- **Assignment**: Search the records below for the word "Temporary", then return every line where it appears.

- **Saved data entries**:
····················
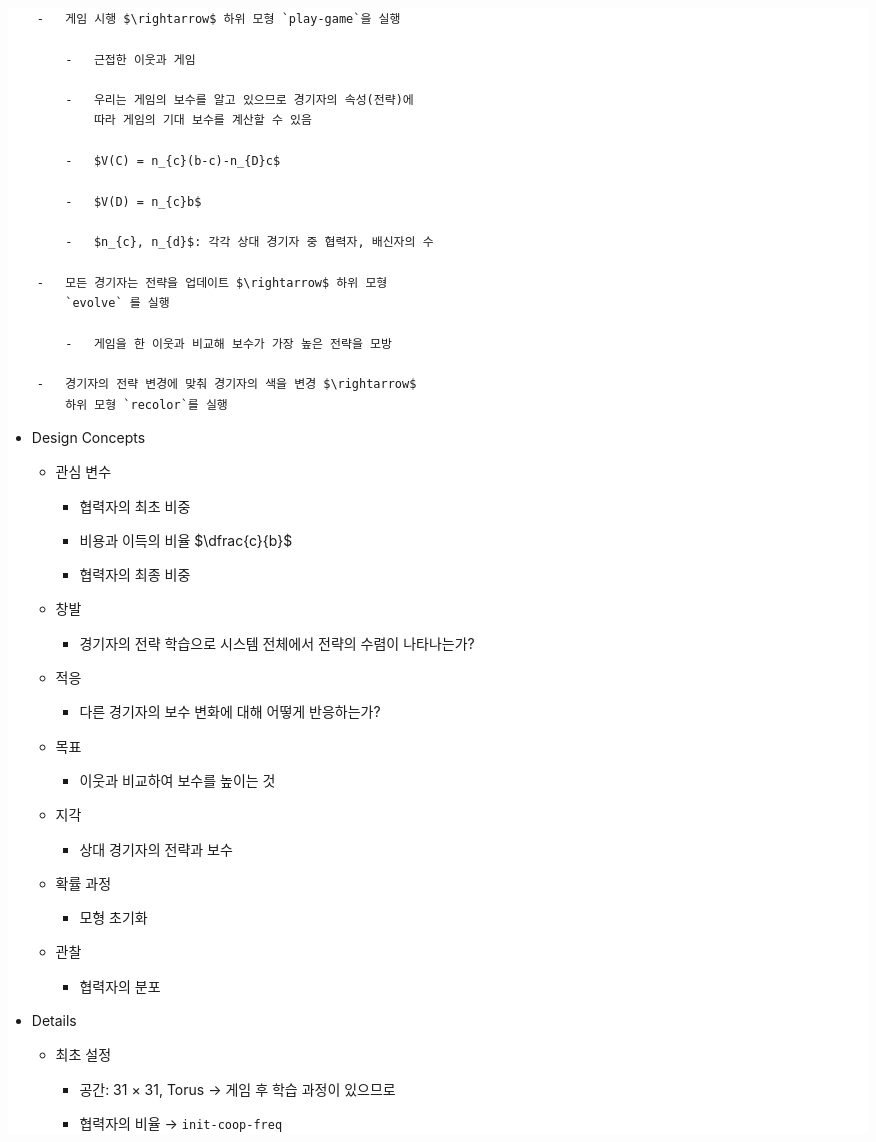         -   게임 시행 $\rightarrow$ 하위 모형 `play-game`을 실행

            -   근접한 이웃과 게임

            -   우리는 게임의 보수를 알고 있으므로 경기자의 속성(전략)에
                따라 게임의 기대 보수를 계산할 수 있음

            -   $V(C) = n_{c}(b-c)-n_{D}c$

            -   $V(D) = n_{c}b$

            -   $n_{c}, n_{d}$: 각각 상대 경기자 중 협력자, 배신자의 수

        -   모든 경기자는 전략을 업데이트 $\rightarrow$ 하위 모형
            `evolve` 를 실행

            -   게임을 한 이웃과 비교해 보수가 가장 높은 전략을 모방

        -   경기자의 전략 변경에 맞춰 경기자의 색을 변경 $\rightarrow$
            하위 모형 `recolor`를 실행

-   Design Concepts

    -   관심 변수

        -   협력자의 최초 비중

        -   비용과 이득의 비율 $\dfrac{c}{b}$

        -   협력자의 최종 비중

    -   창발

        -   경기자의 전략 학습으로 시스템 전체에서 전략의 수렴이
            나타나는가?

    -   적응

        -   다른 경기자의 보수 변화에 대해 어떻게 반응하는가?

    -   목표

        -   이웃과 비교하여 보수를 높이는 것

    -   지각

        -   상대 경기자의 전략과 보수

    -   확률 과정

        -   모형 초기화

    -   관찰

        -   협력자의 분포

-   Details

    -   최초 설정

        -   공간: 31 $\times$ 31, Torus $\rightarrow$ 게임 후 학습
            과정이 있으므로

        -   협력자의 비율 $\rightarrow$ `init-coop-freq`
····················
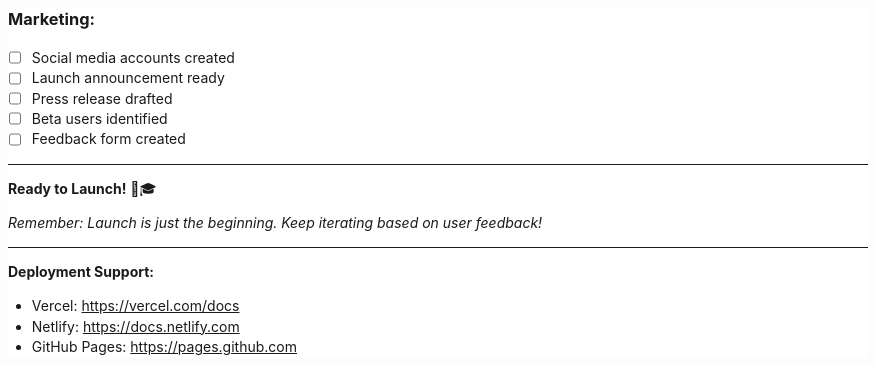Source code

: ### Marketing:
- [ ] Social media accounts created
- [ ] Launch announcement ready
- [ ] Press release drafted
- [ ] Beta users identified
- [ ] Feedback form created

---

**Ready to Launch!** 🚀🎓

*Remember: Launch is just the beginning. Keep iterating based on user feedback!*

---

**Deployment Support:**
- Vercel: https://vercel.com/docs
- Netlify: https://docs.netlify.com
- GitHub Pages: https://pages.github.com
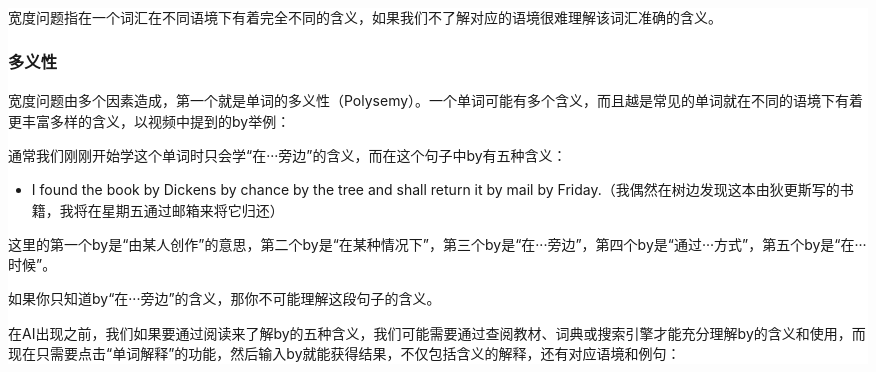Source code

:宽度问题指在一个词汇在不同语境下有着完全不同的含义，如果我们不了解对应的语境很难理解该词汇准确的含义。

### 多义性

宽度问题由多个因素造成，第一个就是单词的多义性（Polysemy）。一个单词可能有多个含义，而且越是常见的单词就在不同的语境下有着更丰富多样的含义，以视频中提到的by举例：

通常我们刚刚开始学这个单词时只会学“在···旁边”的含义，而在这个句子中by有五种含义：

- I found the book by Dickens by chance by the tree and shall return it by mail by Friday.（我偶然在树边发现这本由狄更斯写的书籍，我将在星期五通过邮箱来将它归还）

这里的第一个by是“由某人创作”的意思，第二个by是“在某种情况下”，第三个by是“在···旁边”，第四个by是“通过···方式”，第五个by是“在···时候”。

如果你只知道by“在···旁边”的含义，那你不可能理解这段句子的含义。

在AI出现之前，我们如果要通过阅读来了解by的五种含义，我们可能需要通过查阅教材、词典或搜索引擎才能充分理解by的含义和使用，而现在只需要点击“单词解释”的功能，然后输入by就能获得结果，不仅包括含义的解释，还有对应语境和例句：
····················
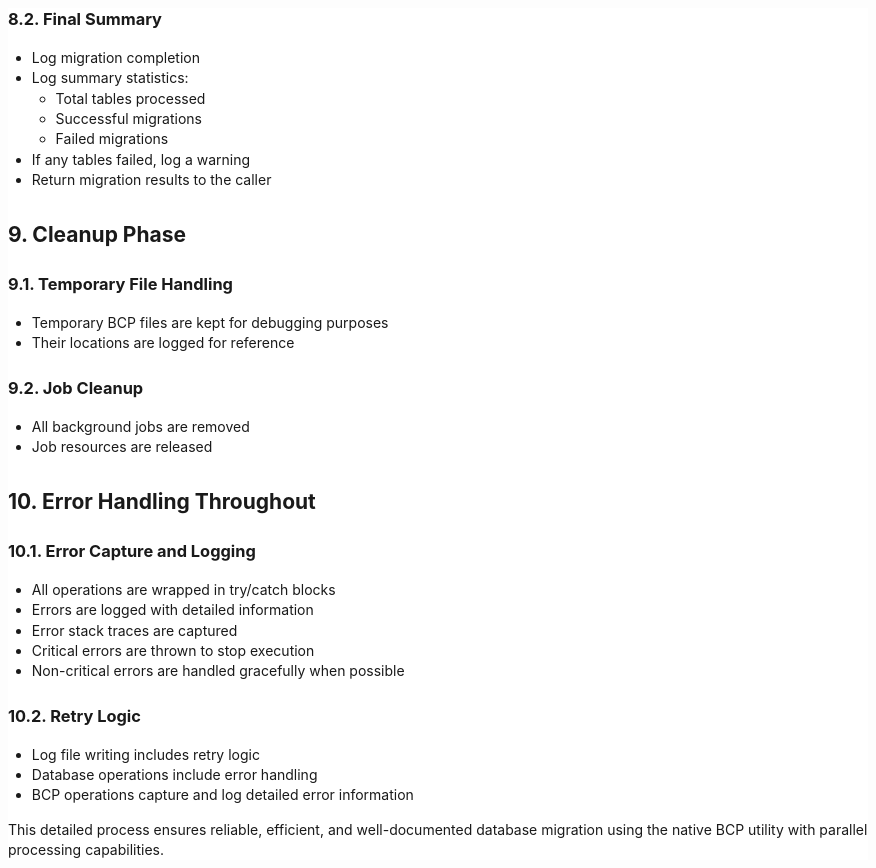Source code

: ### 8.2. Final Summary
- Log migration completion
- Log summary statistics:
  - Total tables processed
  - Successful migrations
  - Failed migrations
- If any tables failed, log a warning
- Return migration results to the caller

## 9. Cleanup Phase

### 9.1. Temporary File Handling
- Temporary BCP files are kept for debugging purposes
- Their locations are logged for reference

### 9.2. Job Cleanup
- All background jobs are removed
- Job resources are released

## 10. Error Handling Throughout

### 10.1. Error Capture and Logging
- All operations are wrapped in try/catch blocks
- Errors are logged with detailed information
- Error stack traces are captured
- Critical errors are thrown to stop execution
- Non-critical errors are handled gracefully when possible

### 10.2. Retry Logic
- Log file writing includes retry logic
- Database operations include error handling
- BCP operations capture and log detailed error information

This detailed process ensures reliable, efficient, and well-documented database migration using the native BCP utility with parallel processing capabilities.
····················
- **Written solution**:
### 9.1. Temporary File Handling
- Temporary BCP files are kept for debugging purposes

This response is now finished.